Start with a budget.
Then see what fits. Pick one, and download its manual from the manufacturer's website.
I randomly went to
Canon and downloaded the manual for a mid-range consumer camcorder - HF M400.
searched for "Slow". Refer to page 58.
Then Sony. HDR-CX260V/B.
Page 36. This camcorder also has "Smooth Slow Record", but only for a short burst so may not be useful to you.
Then Panasonic. HC-V500M.
Basically, all can. Start the scene playback, then pause. Then press the button to move forward at a slower speed. With the camcorder's built-in screen as small as it is, there may be benefit co connecting it to an external screen. An easy, portable way to do this is to use a portable DVD player (battery powered) that has "AV-In" capability. Connect the camcorder's AV-out to that... You will probably need to get a female-female RCA adapter to connect the cable from the camcorder to the cable from the DVD player's AV-In.
This uses a different angle. Rather than capture at 30 fps and playback at a slower frame rate, the GoPro cams can capture at a high frame rate and playback at 30 fps. See page 18. Basically, capture video at 48, 60 or 120 frames per second. Playback in the camcorder is 30 fps. However, see "Suggestions", below... 960-48 fps is probably the best video quality for slow motion capture - though 720-60 is a more standards-based combination.
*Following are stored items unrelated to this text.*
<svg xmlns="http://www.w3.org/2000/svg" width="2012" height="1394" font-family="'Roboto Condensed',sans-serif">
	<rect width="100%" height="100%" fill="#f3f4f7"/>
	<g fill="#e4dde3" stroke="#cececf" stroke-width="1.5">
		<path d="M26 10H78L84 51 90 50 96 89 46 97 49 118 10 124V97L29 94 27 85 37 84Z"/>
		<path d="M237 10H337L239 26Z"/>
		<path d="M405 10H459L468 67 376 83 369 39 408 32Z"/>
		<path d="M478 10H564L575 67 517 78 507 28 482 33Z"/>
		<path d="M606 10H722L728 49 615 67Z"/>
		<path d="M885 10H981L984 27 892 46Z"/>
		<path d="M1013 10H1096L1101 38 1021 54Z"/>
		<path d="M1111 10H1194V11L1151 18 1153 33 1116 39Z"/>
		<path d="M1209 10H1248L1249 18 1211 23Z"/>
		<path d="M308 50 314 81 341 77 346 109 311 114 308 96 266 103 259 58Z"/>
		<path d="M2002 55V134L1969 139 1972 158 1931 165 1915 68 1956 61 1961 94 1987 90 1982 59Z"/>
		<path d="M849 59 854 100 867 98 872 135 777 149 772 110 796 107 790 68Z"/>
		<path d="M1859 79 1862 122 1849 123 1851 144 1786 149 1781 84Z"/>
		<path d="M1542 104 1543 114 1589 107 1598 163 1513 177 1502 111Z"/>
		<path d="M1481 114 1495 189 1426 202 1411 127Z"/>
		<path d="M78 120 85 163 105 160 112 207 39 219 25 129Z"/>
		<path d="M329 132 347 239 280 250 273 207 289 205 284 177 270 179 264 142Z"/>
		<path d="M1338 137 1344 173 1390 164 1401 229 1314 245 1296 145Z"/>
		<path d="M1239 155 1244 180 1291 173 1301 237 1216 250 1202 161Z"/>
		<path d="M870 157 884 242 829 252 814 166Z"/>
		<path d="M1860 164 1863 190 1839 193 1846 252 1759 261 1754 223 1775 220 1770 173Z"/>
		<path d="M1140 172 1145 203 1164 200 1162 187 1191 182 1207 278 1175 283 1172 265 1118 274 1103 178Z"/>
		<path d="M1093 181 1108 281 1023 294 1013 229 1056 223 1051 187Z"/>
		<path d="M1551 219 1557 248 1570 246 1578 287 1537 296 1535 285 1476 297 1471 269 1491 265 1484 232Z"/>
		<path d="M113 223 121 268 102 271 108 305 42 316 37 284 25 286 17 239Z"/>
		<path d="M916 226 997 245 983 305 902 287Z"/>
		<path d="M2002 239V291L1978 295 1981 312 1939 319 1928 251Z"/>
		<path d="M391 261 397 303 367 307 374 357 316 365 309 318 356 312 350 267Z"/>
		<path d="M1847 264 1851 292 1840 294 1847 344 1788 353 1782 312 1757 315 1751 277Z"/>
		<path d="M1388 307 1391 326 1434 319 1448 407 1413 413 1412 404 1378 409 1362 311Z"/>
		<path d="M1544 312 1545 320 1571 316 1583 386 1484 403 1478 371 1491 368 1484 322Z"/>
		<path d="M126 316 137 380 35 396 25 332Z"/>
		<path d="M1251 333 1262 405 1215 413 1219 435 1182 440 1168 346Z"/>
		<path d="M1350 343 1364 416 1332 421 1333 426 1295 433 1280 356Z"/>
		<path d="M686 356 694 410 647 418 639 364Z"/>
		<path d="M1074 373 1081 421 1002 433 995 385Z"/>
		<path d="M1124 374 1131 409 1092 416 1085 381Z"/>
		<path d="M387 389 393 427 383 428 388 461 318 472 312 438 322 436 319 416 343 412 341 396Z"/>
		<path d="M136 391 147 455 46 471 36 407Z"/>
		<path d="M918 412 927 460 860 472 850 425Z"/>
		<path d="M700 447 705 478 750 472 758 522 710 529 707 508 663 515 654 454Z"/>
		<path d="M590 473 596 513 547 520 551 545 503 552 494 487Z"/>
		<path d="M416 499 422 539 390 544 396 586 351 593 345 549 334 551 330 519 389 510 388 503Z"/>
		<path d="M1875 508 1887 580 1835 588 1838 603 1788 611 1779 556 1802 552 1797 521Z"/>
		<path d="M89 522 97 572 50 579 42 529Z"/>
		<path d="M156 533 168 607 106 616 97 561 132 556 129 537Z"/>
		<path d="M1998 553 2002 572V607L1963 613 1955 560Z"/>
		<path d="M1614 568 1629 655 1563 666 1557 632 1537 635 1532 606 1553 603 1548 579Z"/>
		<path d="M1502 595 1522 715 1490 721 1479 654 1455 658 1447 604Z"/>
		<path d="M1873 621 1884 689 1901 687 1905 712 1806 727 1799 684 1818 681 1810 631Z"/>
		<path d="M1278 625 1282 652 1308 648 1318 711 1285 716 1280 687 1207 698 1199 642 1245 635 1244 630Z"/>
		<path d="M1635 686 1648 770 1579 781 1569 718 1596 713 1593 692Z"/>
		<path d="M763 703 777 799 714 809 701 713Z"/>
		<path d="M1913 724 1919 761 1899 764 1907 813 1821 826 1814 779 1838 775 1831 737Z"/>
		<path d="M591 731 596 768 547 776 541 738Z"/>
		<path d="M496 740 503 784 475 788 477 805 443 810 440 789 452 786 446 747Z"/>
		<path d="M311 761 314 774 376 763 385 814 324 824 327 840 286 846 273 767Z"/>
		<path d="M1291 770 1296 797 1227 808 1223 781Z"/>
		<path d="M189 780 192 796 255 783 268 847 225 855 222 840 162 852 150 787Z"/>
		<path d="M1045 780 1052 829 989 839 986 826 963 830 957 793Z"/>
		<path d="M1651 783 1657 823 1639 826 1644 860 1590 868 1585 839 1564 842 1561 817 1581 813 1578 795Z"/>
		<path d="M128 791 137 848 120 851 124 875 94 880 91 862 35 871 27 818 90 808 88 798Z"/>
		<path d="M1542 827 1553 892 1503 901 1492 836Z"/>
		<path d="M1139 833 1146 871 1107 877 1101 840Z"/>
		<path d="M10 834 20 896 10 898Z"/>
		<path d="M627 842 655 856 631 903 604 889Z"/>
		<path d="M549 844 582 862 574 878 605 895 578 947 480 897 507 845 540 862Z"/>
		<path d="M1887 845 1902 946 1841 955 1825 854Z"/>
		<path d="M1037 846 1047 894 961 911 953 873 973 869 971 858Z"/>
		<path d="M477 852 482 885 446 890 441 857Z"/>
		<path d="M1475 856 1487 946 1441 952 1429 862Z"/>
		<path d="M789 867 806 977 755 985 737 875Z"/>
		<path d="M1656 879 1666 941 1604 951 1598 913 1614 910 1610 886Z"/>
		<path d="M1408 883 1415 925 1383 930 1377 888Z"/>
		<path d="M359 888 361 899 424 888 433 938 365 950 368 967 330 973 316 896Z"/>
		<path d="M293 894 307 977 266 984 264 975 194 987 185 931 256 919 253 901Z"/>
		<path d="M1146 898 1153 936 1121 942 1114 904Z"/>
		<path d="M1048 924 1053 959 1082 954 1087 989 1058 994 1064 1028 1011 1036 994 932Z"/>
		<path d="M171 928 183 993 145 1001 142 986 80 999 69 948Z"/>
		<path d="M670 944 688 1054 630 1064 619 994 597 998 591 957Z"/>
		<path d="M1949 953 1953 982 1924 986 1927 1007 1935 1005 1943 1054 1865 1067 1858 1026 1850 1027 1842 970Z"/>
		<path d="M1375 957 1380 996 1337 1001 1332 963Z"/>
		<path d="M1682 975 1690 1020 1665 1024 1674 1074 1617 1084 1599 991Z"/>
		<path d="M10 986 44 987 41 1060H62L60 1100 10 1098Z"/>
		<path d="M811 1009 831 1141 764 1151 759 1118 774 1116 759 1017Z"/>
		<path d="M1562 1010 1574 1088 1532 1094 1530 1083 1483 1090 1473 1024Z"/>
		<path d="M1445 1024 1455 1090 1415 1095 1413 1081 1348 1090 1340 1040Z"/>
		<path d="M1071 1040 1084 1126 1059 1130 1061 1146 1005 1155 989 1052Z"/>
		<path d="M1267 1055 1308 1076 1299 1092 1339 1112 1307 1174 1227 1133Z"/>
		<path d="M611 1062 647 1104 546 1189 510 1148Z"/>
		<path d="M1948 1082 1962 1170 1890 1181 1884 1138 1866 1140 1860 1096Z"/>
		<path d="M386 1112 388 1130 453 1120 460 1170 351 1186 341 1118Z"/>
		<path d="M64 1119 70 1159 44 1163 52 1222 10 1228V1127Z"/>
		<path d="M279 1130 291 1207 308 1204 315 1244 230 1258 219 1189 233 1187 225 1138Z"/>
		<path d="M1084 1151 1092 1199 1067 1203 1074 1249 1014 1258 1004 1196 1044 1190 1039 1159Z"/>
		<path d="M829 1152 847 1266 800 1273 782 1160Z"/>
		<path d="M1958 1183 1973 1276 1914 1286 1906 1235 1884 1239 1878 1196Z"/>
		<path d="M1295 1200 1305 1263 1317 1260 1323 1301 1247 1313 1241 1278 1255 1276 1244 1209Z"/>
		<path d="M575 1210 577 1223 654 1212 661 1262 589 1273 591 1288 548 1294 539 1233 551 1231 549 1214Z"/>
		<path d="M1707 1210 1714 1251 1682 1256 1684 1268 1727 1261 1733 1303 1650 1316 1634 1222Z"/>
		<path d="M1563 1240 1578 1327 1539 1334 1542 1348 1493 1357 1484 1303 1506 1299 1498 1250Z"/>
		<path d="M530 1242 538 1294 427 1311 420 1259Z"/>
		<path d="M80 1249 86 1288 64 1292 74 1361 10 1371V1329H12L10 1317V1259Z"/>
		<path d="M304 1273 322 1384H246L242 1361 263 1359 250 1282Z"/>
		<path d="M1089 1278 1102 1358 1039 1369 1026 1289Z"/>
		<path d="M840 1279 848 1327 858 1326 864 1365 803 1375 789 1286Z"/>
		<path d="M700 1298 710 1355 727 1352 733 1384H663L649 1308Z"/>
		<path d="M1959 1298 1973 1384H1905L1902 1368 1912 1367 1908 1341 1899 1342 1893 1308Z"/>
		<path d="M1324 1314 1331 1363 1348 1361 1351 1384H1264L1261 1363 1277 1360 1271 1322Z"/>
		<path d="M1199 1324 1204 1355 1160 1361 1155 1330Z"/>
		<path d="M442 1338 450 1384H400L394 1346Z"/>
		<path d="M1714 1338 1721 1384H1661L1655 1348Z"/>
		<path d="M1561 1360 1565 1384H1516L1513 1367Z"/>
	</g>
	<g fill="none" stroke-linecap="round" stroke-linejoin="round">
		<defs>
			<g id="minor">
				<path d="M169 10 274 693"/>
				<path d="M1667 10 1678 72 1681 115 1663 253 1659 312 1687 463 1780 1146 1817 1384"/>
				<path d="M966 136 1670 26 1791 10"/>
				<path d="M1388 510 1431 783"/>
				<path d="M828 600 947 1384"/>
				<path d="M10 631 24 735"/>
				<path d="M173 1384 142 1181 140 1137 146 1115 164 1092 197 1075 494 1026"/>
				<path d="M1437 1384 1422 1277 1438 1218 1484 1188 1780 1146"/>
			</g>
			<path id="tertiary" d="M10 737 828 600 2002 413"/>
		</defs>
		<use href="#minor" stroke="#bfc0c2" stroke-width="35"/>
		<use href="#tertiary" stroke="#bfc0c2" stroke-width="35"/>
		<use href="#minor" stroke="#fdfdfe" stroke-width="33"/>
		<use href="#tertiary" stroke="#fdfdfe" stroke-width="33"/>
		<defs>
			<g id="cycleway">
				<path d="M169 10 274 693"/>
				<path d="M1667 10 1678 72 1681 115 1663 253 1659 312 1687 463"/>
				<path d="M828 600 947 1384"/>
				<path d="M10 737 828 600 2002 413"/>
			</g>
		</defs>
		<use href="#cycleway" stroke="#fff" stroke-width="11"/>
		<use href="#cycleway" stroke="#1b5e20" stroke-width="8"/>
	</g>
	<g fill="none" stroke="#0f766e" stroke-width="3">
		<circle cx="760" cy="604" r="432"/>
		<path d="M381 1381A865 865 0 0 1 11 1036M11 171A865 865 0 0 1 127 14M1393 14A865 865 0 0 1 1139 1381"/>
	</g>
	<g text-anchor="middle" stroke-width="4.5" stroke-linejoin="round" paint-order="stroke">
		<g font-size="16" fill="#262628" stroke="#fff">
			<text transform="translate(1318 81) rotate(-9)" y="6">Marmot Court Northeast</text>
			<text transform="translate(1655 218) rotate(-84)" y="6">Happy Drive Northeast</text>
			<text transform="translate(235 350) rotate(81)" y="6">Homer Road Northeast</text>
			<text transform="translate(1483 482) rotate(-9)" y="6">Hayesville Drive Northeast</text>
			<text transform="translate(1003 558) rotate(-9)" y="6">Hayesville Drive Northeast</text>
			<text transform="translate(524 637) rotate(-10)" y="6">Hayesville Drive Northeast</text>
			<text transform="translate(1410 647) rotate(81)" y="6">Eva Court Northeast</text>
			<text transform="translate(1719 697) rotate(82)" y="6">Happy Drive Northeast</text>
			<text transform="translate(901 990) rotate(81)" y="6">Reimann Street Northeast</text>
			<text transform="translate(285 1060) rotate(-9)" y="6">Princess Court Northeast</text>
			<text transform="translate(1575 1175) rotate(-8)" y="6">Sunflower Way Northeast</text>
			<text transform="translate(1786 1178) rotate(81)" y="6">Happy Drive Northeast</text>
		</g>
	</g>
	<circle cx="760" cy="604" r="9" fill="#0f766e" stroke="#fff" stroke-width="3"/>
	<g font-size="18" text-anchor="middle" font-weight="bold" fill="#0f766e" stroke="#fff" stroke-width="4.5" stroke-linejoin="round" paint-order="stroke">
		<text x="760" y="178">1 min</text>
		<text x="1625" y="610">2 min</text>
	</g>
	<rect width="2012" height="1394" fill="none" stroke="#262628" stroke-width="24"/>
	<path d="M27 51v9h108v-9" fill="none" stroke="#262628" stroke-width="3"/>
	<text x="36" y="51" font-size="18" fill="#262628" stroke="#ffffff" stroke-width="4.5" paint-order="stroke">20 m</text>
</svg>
If you want to use the external portable DVD monitor tip, you will need to get the optional AV cable from GoPro.
* Do not capture video when the camcorder is handheld. Always use a tripod, chair... anything but not handheld.
* Record at highest video quality. This will be least video compression. Fast action and high compression video do not get along. By following the first suggestion, you limit movement. This is why you don't want to shoot handheld.
* If you are recording inside, add light. Otherwise, good, bright, sunshine should work great.